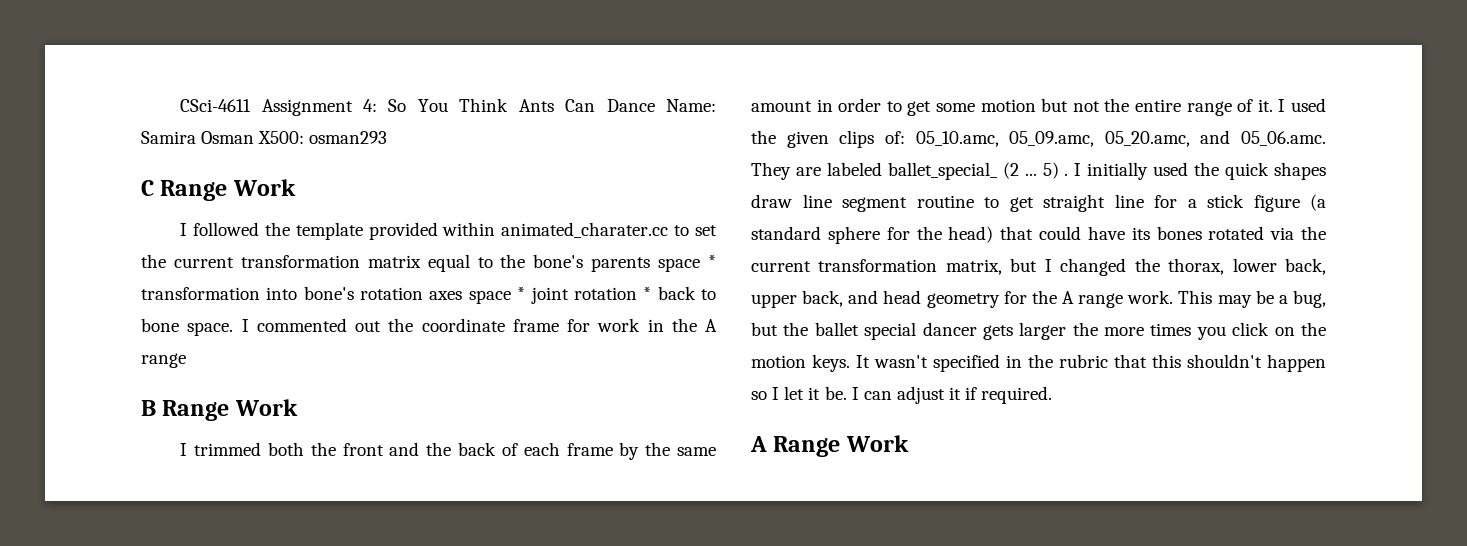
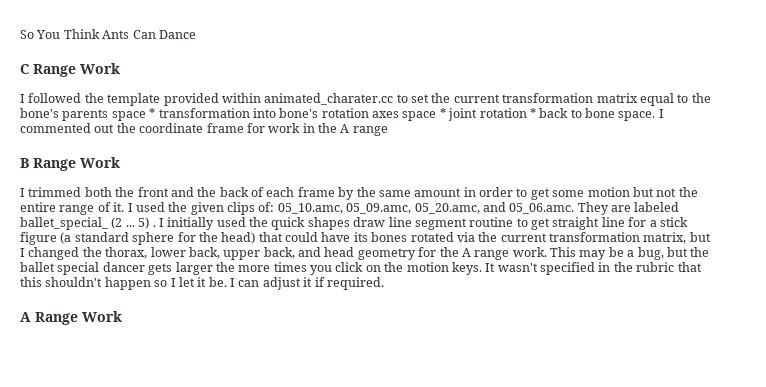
[180,99,378,116] CSci-4611 Assignment 4: -> (20, 34) none
[666,99,716,112] [141,131,388,144] Name: Samira Osman X500: osman293 -> (196, 34) none

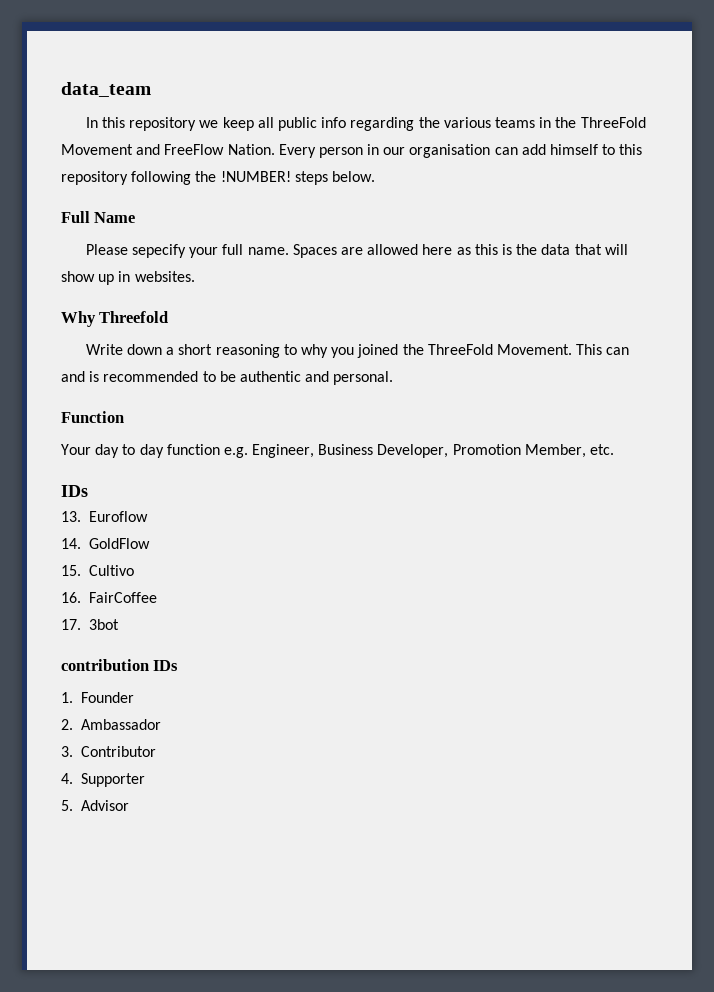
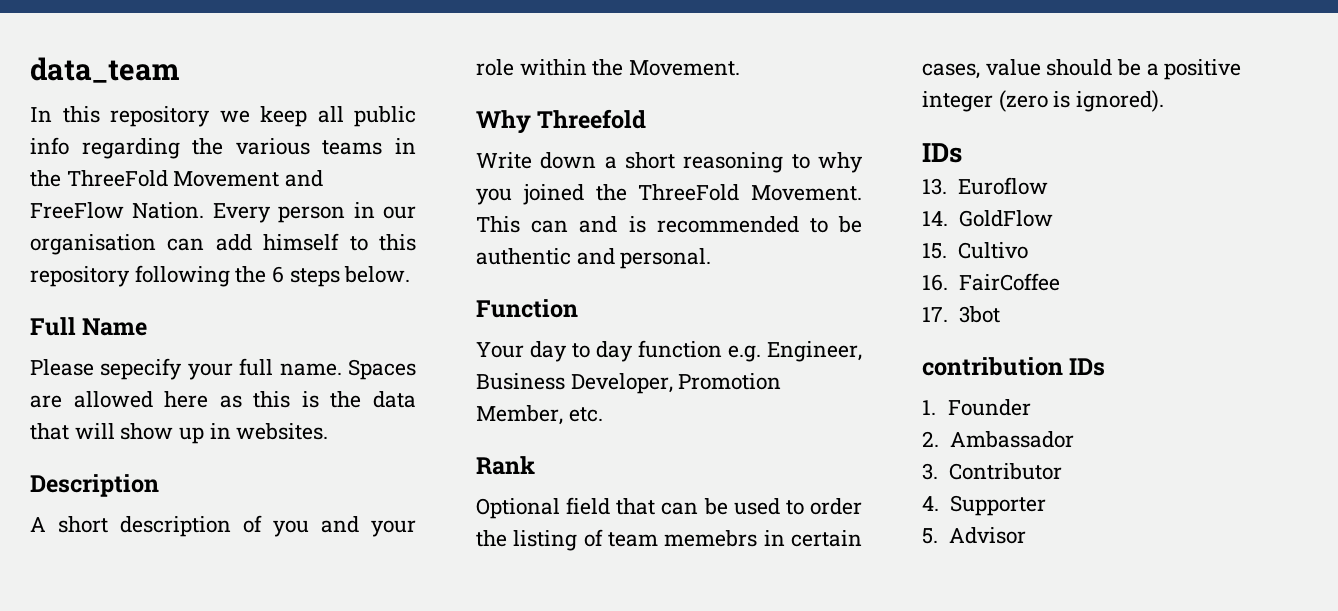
[220,171,291,182] !NUMBER! -> [272,266,285,283] 6
(195, 276) none -> [30,474,159,497] [30,515,416,537] [476,59,741,76] // Description // A short description of you and your role within the Movement.
(615, 449) none -> [476,456,535,475] [476,497,862,519] [476,529,862,551] [922,59,1242,80] [922,90,1165,112] // Rank // Optional field that can be used to order the listing of team memebrs in certain cases, value should be a positive integer (zero is ignored).

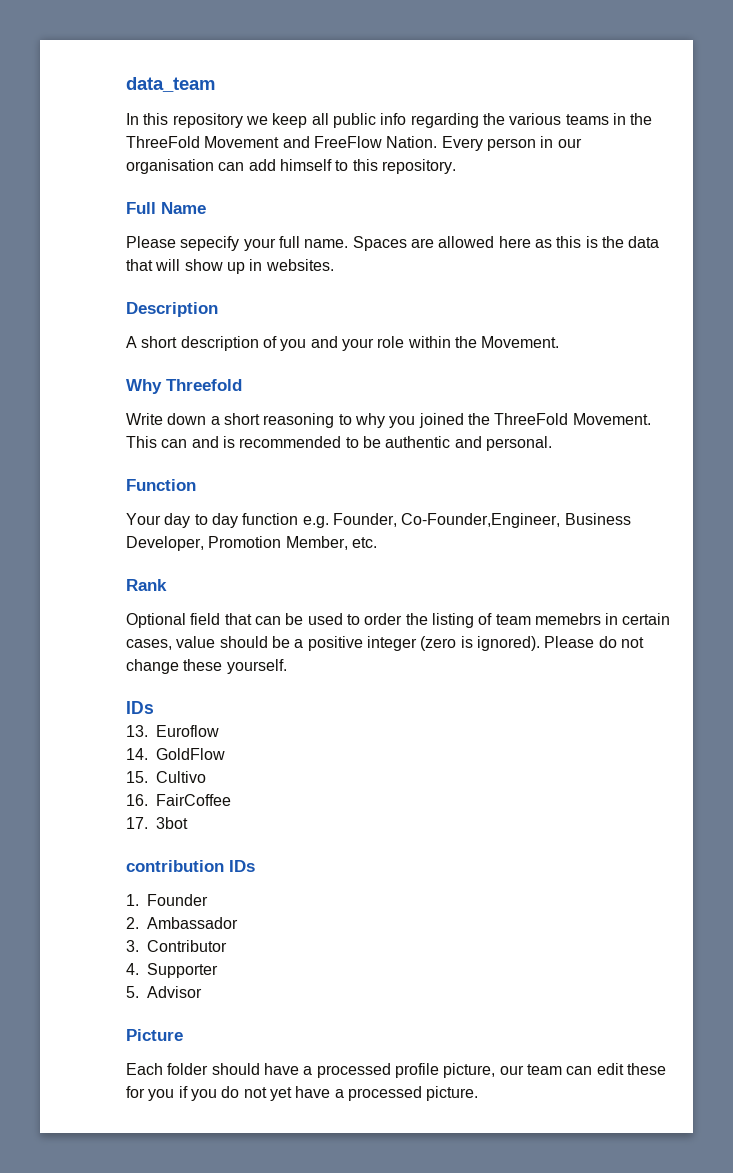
[30,265,411,287] repository following the 6 steps below. -> [381,159,456,174] repository.
[767,341,862,362] Engineer, -> [332,513,561,528] Founder, Co-Founder,Engineer,
(1165, 101) none -> [544,636,644,648] [126,659,287,674] Please do not change these yourself.
(1026, 535) none -> [126,1029,183,1041] [126,1063,666,1078] [126,1086,479,1101] // Picture // Each folder should have a processed profile picture, our team can edit these for you if you do not yet have a processed picture.

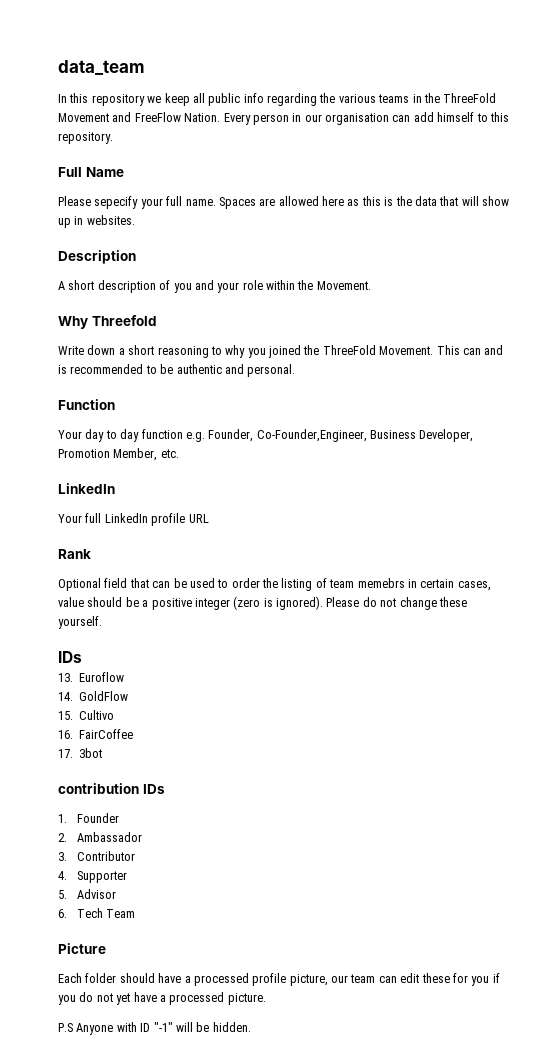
(377, 542) none -> [58,483,115,494] [58,513,209,526] // LinkedIn // Your full LinkedIn profile URL
(202, 992) none -> [58,908,136,918] // 6. Tech Team
(479, 1093) none -> [58,1022,251,1035] // P.S Anyone with ID "-1" will be hidden.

Exercise >> Return the listing above in an exact copy that leaves out the images.

The answer >>
[180,99,378,116] CSci-4611 Assignment 4: -> (20, 34) none
[666,99,716,112] [141,131,388,144] Name: Samira Osman X500: osman293 -> (196, 34) none

[220,171,291,182] !NUMBER! -> [272,266,285,283] 6
(195, 276) none -> [30,474,159,497] [30,515,416,537] [476,59,741,76] // Description // A short description of you and your role within the Movement.
(615, 449) none -> [476,456,535,475] [476,497,862,519] [476,529,862,551] [922,59,1242,80] [922,90,1165,112] // Rank // Optional field that can be used to order the listing of team memebrs in certain cases, value should be a positive integer (zero is ignored).

[30,265,411,287] repository following the 6 steps below. -> [381,159,456,174] repository.
[767,341,862,362] Engineer, -> [332,513,561,528] Founder, Co-Founder,Engineer,
(1165, 101) none -> [544,636,644,648] [126,659,287,674] Please do not change these yourself.
(1026, 535) none -> [126,1029,183,1041] [126,1063,666,1078] [126,1086,479,1101] // Picture // Each folder should have a processed profile picture, our team can edit these for you if you do not yet have a processed picture.

(377, 542) none -> [58,483,115,494] [58,513,209,526] // LinkedIn // Your full LinkedIn profile URL
(202, 992) none -> [58,908,136,918] // 6. Tech Team
(479, 1093) none -> [58,1022,251,1035] // P.S Anyone with ID "-1" will be hidden.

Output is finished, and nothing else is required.